## PASSAGE SHOWN
======

DOJ Reverses Course on Trump Law Firm Sanctions

Feds ask to dismiss cases, then try to withdraw request
Posted Mar 3, 2026 1:34 PM CST
DOJ Reverses Course on Trump Law Firm Sanctions
The US Department of Justice building in Washington.   (AP Photo/Jose Luis Magana, File)

In a whiplash-inducing move, the Justice Department is now back to defending President Trump's sanctions on several major law firms—less than a day after saying it would walk away from the fight. In a new filing Tuesday, government lawyers told the federal appeals court in Washington they plan to pursue the cases after all, arguing the court hadn't yet acted on their earlier request to dismiss them and that the administration has discretion to change course, the Wall Street Journal reports.

The about-face centers on four rulings that blocked Trump's executive orders targeting Jenner & Block, WilmerHale, Perkins Coie, and Susman Godfrey. Those orders sought to yank security clearances, restrict access to federal buildings, and cut off government contracts for the firms and their clients—measures the firms said could severely damage their business. Judges from across the ideological spectrum had concluded the moves were unconstitutional retaliation.

  • In the WilmerHale case, a federal judge blasted the administration's "absurd" arguments. In the Jenner & Block case, another judge wrote that Trump's executive order "seeks to chill legal representation the administration doesn't like, thereby insulating the Executive Branch from the judicial check fundamental to the separation of powers."

The firms are now urging the court to reject DOJ's reversal, calling it an "unexplained request to withdraw yesterday's voluntary dismissal, to which all parties had agreed." Nine other big firms targeted by Trump previously avoided similar sanctions by agreeing to nearly $1 billion in pro bono work on administration-backed causes. There has been speculation that the initial move to dismiss the cases against the four firms that stood up to the administration was made because the administration was concerned that a court loss would lead to the deals with the nine other firms being declared invalid, the New York Times reports.

======

## DATA
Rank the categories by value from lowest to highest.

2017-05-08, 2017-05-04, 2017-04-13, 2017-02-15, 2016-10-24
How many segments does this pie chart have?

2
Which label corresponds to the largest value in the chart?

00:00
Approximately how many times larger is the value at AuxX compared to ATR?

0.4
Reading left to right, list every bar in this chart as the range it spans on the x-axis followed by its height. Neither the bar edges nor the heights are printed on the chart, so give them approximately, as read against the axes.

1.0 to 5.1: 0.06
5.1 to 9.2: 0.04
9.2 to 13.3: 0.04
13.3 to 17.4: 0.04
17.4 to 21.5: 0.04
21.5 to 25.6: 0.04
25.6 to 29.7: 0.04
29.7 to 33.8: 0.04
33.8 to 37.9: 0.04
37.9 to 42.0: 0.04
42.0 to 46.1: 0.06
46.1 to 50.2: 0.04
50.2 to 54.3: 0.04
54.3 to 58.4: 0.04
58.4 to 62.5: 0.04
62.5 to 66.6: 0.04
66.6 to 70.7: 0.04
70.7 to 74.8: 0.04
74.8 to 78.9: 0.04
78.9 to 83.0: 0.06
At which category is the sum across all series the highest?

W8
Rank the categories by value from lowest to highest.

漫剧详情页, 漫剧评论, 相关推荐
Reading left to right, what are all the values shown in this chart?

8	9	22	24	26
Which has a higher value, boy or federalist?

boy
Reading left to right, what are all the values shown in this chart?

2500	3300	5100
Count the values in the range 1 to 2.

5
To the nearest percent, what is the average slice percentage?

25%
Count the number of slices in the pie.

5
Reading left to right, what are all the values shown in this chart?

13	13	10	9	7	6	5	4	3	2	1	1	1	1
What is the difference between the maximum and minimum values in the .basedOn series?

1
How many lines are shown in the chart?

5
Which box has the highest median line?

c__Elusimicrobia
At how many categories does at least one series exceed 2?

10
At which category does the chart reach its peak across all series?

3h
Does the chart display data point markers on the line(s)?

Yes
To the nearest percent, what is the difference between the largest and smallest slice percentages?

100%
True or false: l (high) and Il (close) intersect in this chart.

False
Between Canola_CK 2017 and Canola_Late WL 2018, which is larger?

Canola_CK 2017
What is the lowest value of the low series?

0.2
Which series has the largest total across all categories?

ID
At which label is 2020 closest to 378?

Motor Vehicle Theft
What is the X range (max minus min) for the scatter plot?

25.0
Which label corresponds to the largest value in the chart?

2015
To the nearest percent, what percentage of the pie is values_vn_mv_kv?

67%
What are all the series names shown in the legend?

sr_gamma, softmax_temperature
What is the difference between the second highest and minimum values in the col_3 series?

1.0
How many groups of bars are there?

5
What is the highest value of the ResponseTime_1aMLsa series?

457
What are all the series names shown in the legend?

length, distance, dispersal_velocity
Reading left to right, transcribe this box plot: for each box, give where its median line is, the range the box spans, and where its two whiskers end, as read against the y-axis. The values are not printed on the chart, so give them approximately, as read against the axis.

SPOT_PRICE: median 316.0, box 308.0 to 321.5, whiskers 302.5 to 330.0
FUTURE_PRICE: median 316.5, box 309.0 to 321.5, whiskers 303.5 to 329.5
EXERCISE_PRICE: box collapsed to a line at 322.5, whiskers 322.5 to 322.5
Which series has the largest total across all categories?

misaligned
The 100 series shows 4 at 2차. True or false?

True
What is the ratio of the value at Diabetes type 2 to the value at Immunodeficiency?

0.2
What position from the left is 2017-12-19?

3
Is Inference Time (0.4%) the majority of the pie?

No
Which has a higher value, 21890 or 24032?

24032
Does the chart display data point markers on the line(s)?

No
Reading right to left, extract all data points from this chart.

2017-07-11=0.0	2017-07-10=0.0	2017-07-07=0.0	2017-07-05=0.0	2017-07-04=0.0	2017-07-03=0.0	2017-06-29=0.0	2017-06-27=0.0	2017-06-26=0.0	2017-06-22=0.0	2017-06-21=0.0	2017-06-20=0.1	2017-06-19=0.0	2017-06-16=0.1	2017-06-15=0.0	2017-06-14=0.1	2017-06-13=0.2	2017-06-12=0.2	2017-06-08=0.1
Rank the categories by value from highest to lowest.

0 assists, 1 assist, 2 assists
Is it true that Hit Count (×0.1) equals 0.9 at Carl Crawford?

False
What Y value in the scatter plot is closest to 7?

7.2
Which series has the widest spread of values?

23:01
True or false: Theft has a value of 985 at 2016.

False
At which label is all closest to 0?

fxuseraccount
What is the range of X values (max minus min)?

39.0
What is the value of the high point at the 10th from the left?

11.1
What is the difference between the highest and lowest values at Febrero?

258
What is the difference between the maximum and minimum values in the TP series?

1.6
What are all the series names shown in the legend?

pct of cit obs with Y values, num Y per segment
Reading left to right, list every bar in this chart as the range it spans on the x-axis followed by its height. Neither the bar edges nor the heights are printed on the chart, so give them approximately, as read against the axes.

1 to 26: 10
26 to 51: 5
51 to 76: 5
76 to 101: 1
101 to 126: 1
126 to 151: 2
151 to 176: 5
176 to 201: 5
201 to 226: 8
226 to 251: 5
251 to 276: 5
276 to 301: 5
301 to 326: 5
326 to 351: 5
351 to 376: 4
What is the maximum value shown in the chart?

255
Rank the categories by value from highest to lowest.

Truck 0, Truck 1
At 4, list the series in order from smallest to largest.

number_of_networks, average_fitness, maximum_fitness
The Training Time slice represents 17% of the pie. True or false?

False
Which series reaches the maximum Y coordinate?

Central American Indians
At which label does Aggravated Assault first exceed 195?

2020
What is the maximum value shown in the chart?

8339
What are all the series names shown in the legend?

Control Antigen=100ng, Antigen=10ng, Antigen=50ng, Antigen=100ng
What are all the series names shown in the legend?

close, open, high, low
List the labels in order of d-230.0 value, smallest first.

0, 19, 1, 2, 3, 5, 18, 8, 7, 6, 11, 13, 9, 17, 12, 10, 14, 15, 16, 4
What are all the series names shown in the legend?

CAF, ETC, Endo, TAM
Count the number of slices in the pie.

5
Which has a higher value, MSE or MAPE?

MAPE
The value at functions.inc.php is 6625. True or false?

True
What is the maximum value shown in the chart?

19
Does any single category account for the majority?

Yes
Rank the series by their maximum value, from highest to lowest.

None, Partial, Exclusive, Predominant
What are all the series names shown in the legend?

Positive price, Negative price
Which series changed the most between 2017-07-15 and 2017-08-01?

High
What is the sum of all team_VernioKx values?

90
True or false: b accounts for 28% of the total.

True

======

## EXERCISE PROMPT
Reproduce the part of the article on the Justice Department's law firm sanctions reversal between "In a whiplash-inducing" and "Street Journal reports.", inclusive.

## ANSWER BOX
In a whiplash-inducing move, the Justice Department is now back to defending President Trump's sanctions on several major law firms—less than a day after saying it would walk away from the fight. In a new filing Tuesday, government lawyers told the federal appeals court in Washington they plan to pursue the cases after all, arguing the court hadn't yet acted on their earlier request to dismiss them and that the administration has discretion to change course, the Wall Street Journal reports.